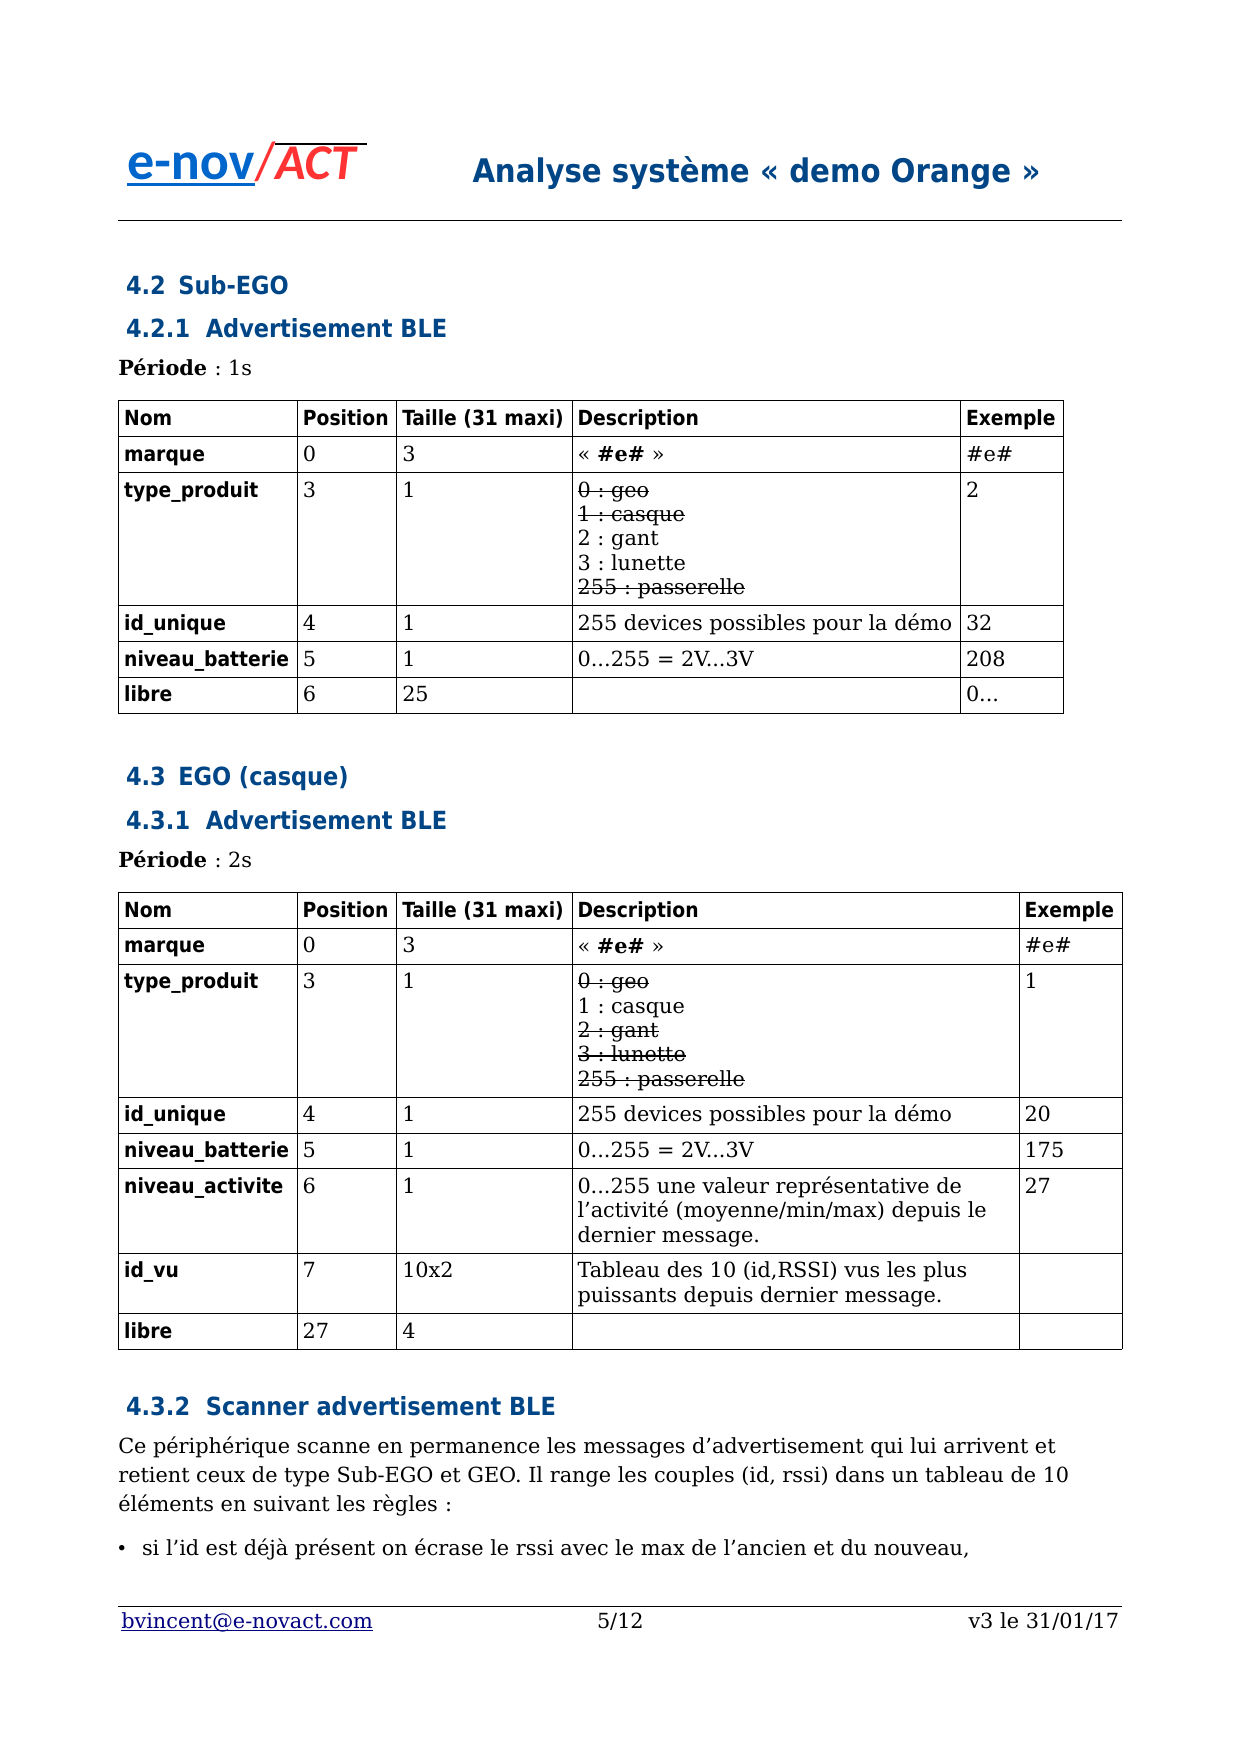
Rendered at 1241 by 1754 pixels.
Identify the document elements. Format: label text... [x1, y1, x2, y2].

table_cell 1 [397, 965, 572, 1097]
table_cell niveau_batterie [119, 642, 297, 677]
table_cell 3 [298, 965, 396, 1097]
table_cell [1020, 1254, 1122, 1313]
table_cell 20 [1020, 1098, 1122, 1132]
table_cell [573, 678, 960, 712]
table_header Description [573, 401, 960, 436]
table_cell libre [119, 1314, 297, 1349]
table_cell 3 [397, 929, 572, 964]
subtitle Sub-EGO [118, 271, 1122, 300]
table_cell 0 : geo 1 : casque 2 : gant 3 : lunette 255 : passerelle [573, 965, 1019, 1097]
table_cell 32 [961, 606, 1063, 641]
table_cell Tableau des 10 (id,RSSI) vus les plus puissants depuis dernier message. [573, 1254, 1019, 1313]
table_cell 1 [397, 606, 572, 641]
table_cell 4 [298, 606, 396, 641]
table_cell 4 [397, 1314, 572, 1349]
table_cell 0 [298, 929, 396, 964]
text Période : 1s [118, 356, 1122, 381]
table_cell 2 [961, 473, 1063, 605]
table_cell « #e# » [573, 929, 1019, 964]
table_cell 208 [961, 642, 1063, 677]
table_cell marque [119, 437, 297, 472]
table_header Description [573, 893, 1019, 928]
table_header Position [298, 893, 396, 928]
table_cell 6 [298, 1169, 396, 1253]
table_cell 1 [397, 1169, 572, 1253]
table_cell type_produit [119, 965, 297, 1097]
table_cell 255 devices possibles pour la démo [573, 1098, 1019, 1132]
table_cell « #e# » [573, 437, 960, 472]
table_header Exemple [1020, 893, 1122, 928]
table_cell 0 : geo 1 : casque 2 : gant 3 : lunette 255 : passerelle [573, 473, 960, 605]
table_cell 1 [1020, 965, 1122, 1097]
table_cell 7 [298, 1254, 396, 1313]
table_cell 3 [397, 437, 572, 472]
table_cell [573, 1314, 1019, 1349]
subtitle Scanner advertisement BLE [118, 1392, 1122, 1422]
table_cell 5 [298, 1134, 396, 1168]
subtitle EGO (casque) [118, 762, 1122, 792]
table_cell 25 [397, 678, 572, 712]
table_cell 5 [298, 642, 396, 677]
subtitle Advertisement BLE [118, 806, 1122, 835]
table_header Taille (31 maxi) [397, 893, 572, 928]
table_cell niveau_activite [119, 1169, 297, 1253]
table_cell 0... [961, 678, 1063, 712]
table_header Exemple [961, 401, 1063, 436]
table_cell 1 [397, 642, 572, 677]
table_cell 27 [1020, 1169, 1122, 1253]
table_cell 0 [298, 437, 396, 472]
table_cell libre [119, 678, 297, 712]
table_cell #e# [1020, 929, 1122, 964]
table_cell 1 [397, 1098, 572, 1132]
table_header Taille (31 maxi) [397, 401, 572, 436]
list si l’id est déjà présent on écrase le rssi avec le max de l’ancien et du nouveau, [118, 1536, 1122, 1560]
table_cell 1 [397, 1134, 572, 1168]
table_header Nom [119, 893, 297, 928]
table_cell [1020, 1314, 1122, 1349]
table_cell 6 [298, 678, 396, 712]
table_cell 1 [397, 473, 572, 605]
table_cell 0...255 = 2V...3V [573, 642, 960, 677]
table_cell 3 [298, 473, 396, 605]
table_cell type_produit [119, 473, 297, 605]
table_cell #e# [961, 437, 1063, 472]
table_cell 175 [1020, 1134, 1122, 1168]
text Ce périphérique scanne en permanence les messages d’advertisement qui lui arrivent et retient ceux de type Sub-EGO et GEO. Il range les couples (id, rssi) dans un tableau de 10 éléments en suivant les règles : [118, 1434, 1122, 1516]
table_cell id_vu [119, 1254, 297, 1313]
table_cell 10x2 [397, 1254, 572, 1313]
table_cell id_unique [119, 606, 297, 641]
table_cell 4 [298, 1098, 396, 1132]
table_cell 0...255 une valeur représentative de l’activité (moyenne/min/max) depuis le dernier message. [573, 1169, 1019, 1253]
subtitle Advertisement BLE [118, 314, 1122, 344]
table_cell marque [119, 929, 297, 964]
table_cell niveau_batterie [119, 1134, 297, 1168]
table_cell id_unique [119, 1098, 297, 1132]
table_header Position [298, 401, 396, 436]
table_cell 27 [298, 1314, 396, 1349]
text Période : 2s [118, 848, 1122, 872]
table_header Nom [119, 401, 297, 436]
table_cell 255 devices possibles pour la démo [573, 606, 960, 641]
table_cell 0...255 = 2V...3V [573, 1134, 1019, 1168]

- - - - - - -

WORK TO BE COMPLETED -
Rewrite the stretch from the start of the entries through the line containing "Identify the document", changing "elements" to "items" and leaving everything else as it is. Leave the pictures out of your answer.

ANSWER FOR THIS EXERCISE -
Rendered at 1241 by 1754 pixels.
Identify the document items. Format: label text... [x1, y1, x2, y2].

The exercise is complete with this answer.